### Source passage
◆ ◆ ◆ ◆

Rather than a physical Lightning connector, the second-generation Pencil is paired and charged using a proprietary magnetic wireless charging connector on selected iPad models. As such, it only supports the third-, fourth-, fifth- and sixth-generation iPad Pro, sixth-generation iPad Mini, and the fourth- and fifth-generation iPad Air. All of these models have USB-C ports instead of Lightning, making them physically incompatible with the first-generation Pencil.

===USB-C===
On October 17, 2023, Apple announced a new entry-level Pencil model. This variant lacks pressure sensitivity and the tap-sensitive zones of the second-generation Pencil, but still supports hover detection on supported iPad models. It is charged via a physical USB-C connector concealed by sliding up its cap, and is compatible with all iPad models that include a USB-C port.

On September 9, 2026, Apple announced iPhone Duo, the first foldable iPhone. The iPhone Duo supports the Apple Pencil USB-C, making it the first iPhone model to support Apple's stylus.

===Apple Pencil Pro===
On May 7, 2024, Apple announced Apple Pencil Pro; this model adds sensors allowing new squeeze and rolling gestures, as well as haptic feedback and support for Find My.

◆ ◆ ◆ ◆

### Data listing
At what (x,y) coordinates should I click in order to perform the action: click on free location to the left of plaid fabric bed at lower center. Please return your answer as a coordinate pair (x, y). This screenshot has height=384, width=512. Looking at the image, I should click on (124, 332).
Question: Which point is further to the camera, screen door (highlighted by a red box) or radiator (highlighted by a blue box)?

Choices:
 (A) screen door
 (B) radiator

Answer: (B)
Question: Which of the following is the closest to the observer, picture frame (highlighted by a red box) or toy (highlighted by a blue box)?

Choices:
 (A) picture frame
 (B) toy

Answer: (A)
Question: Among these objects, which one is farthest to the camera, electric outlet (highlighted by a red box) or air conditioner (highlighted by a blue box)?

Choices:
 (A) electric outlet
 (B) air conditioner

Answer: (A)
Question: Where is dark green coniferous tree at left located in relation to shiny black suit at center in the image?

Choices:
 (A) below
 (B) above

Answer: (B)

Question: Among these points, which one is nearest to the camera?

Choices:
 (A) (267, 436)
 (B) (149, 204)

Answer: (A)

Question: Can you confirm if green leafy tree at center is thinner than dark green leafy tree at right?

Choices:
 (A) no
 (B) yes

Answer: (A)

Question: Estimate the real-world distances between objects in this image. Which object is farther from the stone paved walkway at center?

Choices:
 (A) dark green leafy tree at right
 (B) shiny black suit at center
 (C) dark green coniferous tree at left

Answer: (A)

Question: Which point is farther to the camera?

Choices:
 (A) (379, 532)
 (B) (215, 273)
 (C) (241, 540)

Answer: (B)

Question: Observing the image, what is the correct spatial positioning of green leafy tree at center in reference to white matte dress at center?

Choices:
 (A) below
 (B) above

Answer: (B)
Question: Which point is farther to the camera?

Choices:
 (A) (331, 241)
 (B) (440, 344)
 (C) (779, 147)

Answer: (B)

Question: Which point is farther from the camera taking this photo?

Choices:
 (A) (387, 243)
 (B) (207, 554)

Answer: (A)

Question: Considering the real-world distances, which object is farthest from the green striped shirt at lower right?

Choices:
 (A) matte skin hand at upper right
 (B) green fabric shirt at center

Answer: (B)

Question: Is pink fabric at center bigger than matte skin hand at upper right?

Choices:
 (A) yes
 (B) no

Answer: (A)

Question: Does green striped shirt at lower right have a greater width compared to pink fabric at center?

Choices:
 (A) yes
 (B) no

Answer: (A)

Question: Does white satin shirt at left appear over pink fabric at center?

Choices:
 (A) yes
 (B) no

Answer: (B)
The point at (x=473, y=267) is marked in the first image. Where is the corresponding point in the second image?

◆ ◆ ◆ ◆

### What to do
1/ According to the Apple Pencil passage, how is the entry-level Pencil announced on October 17, 2023 charged?
2/ From the Apple Pencil passage, set down word for word the part that starts at the words "Rather than a" and ends after "the first-generation Pencil.".

### Answer section
1/ Through a physical USB-C connector hidden by sliding up its cap.

2/
Rather than a physical Lightning connector, the second-generation Pencil is paired and charged using a proprietary magnetic wireless charging connector on selected iPad models. As such, it only supports the third-, fourth-, fifth- and sixth-generation iPad Pro, sixth-generation iPad Mini, and the fourth- and fifth-generation iPad Air. All of these models have USB-C ports instead of Lightning, making them physically incompatible with the first-generation Pencil.